Integration of the thalamic and cortical inputs in the auditory striatum

听觉纹状体中丘脑和皮质输入的整合

• 批准号: 10285092
• 负责人: QIAOJIE XIONG
• 金额: $ 32.37万
• 依托单位: STATE UNIVERSITY NEW YORK STONY BROOK
• 依托单位国家: 美国
• 财政年份: 2019
• 资助国家: 美国
• 起止时间: 2019-02-10 至 2024-01-31
• 项目状态: 已结题
• 来源: https://reporter.nih.gov/project-details/10285092
• 关键词: Affect; Alzheimer' s Disease; Alzheimer' s disease patient; Auditory; Auditory area; Behavior; Behavior assessment; Brain; Brain region; Cognitive deficits; Corpus striatum structure; Decision Making; Dementia; Development; Discrimination; Electrophysiology (science); Frequencies; Goals; Hearing problem; Human; J20 mouse; Lead; Learning; Memory; Molecular; Physiological; Play; Psyche structure; Role; Sensory; Slice; Symptoms; Synapses; Targeted Research; Thalamic structure; Transgenes; Transgenic Mice; Work; age related; auditory thalamus; base; brain dysfunction; common symptom; executive function; mouse model; neuron loss; parent grant; sound

The overarching goal of this supplement proposal is to determine the dysfunctions of the auditory striatum in an Alzheimer’s disease mouse model.

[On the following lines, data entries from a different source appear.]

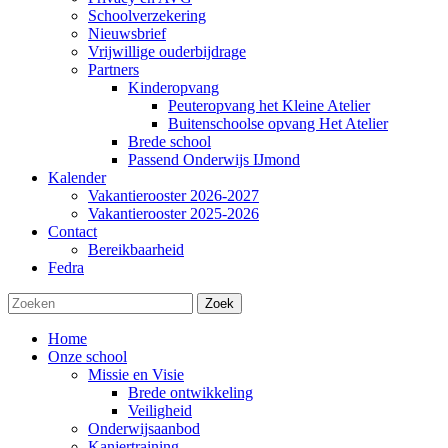
Schoolverzekering
Nieuwsbrief
Vrijwillige ouderbijdrage
Partners
Kinderopvang
Peuteropvang het Kleine Atelier
Buitenschoolse opvang Het Atelier
Brede school
Passend Onderwijs IJmond
Kalender
Vakantierooster 2026-2027
Vakantierooster 2025-2026
Contact
Bereikbaarheid
Fedra
Zoek
Home
Onze school
Missie en Visie
Brede ontwikkeling
Veiligheid
Onderwijsaanbod
Kanjertraining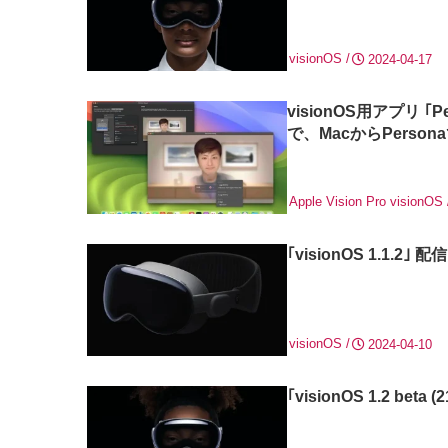
visionOS
2024-04-17
visionOS用アプリ ｢Pe
で、MacからPerso
Apple Vision Pro
visionOS
｢visionOS 1.
visionOS
2024-04-10
｢visionOS 1.2 be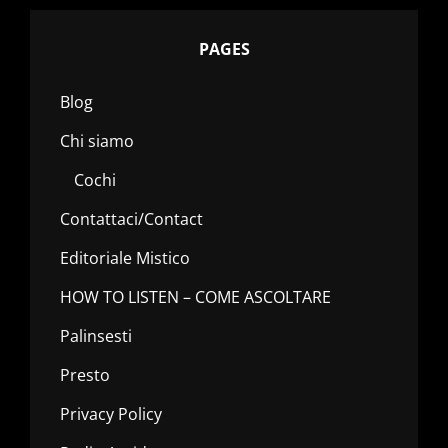
PAGES
Blog
Chi siamo
Cochi
Contattaci/Contact
Editoriale Mistico
HOW TO LISTEN – COME ASCOLTARE
Palinsesti
Presto
Privacy Policy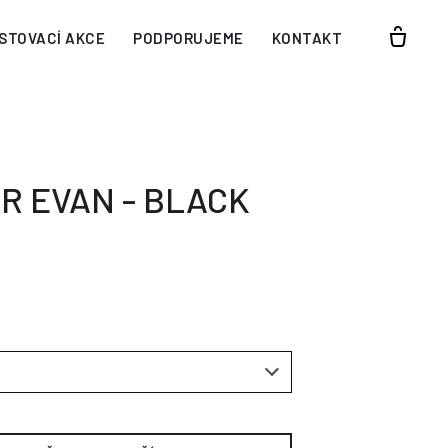
STOVACÍ AKCE
PODPORUJEME
KONTAKT
R EVAN - BLACK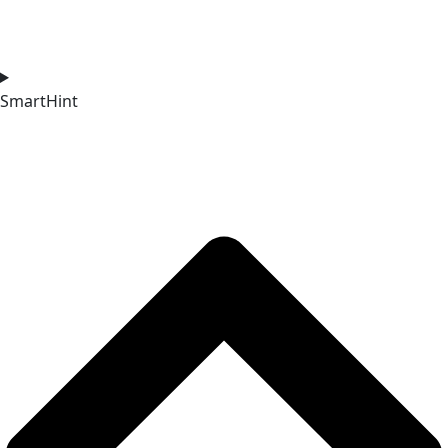
SmartHint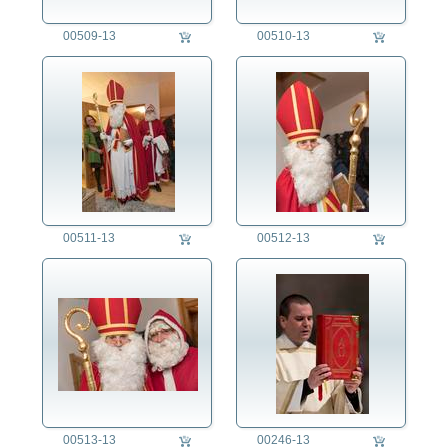
00509-13
00510-13
00511-13
00512-13
00513-13
00246-13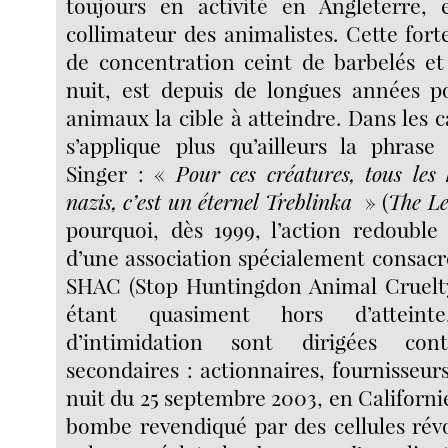
toujours en activité en Angleterre, 
collimateur des animalistes. Cette fort
de concentration ceint de barbelés et 
nuit, est depuis de longues années p
animaux la cible à atteindre. Dans les c
s’applique plus qu’ailleurs la phrase
Singer : «
Pour ces créatures, tous les
nazis, c’est un éternel Treblinka
» (
The Le
pourquoi, dès 1999, l’action redouble
d’une association spécialement consacrée
SHAC (Stop Huntingdon Animal Cruelty)
étant quasiment hors d’atteint
d’intimidation sont dirigées con
secondaires : actionnaires, fournisseurs
nuit du 25 septembre 2003, en Californie
bombe revendiqué par des cellules révo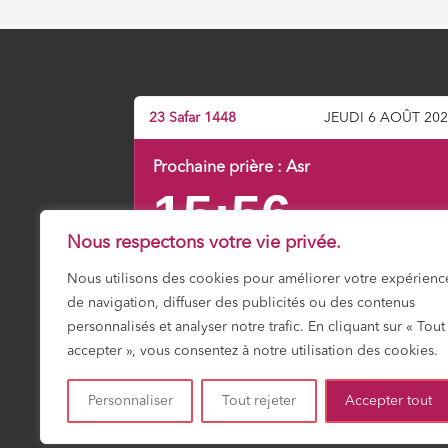
23 Safar 1448
JEUDI 6 AOÛT 20
Prochaine prière :
Asr
15:56
Nous respectons votre vie privée.
Nous utilisons des cookies pour améliorer votre expérienc
Fajr
Shuruk
Dohr
Asr
Maghrib
Icha
03:15
04:49
12:01
15:56
19:16
20:4
de navigation, diffuser des publicités ou des contenus
personnalisés et analyser notre trafic. En cliquant sur « Tout
accepter », vous consentez à notre utilisation des cookies.
HORAIRES DU MOIS
Personnaliser
Tout rejeter
Accepter tout
Mosquée Mirail Toulouse – Gérée par ACCIF (Association Cu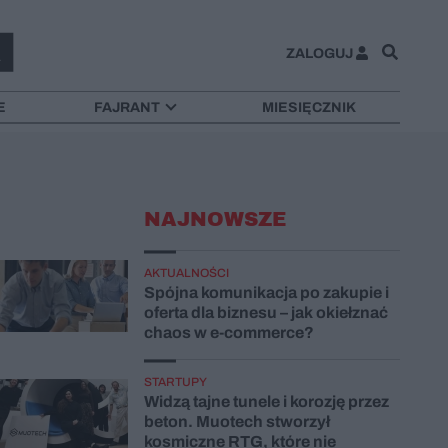
ZALOGUJ
E
FAJRANT
MIESIĘCZNIK
NAJNOWSZE
AKTUALNOŚCI
Spójna komunikacja po zakupie i
oferta dla biznesu – jak okiełznać
chaos w e-commerce?
STARTUPY
Widzą tajne tunele i korozję przez
beton. Muotech stworzył
kosmiczne RTG, które nie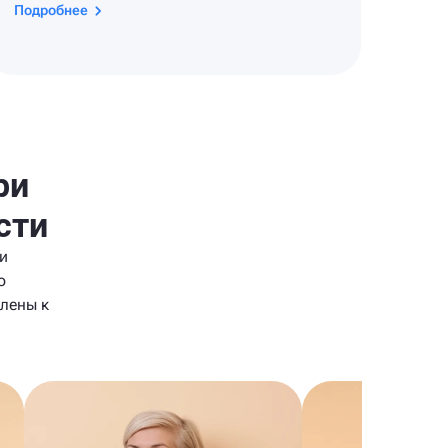
Подробнее
ри
сти
и
о
лены к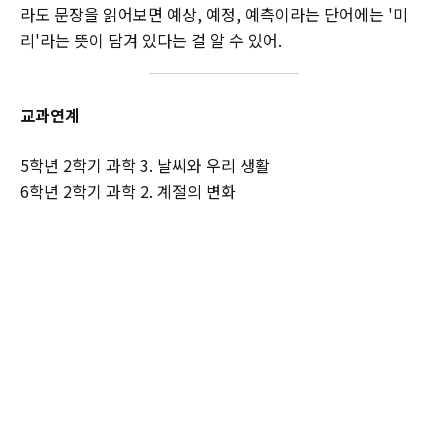
라도 문장을 읽어보면 예상, 예정, 예측이라는 단어에는 '미
리'라는 뜻이 담겨 있다는 걸 알 수 있어.
교과연계
5학년 2학기 과학 3. 날씨와 우리 생활
6학년 2학기 과학 2. 계절의 변화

Alzheimer’s disease (AD) is the most prevalent form of serious age-related dementia, which is produced by progressive death of neurons in a wide range of brain regions. Symptoms of AD involve mental decline that affects many core brain functions including memory, decision-making, and executive function. To mechanistically understand the AD development, various AD mouse models expressing human AD transgenes were developed. While most studies focusing on either the changes of molecular and cellular activities or the cognitive deficits in behaviors, little is known at circuitry level how the brain dysfunctions lead to AD symptoms. Difficulty in learning new tasks and making judgements based on sensory information are common symptoms in AD patients. Previous studies including my own works indicated that the auditory striatum plays an essential role in auditory decision-making and learning through its connections with auditory thalamus and cortex. In this proposal, we will target the research gap by determining the dysfunction of auditory striatal circuits in an AD mouse model, J20 transgenic mouse, using the approaches established for the parent grant. We will first use the auditory frequency discrimination task (cloud-of-tones task) to examine the auditory decision- making and learning deficits in the J20 mice (Aim 1, behavioral assessment), and then use tetrode recordings to determine the changes of striatal sound representations in the J20 mice (Aim 2, physiological assessment), finally we will use slice electrophysiological recording to examine the thalamostriatal and corticostriatal synaptic activities in the J20 mice (Aim 3, circuit mechanism assessment).

该补充提案的总体目标是确定 阿尔茨海默病小鼠模型的听觉纹状体。阿尔茨海默病（AD）是 最常见的严重与年龄相关的痴呆症，由进行性死亡引起 广泛的大脑区域的神经元。 AD 的症状包括智力下降，影响 许多核心大脑功能，包括记忆、决策和执行功能。到 机械地了解AD的发展，表达人类的各种AD小鼠模型 AD 转基因被开发出来。虽然大多数研究集中在分子的变化 和细胞活动或行为中的认知缺陷，在电路水平上我们知之甚少 大脑功能障碍会导致 AD 症状。 难以学习新任务并根据感官信息做出判断 是 AD 患者的常见症状。以前的研究，包括我自己的作品表明， 听觉纹状体在听觉决策和学习中发挥着重要作用 它与听觉丘脑和皮层的联系。在本提案中，我们将针对研究 通过确定 AD 小鼠模型 J20 中听觉纹状体回路的功能障碍来确定间隙 转基因小鼠，使用为父母资助建立的方法。我们将首先使用 听觉频率辨别任务（音调云任务）来检查听觉决策- J20 小鼠的制造和学习缺陷（目标 1，行为评估），然后使用 四极录音以确定 J20 小鼠纹状体声音表征的变化 （目标2，生理评估），最后我们将使用切片电生理记录来 检查 J20 小鼠的丘脑纹状体和皮质纹状体突触活动（目标 3，电路 机制评估）。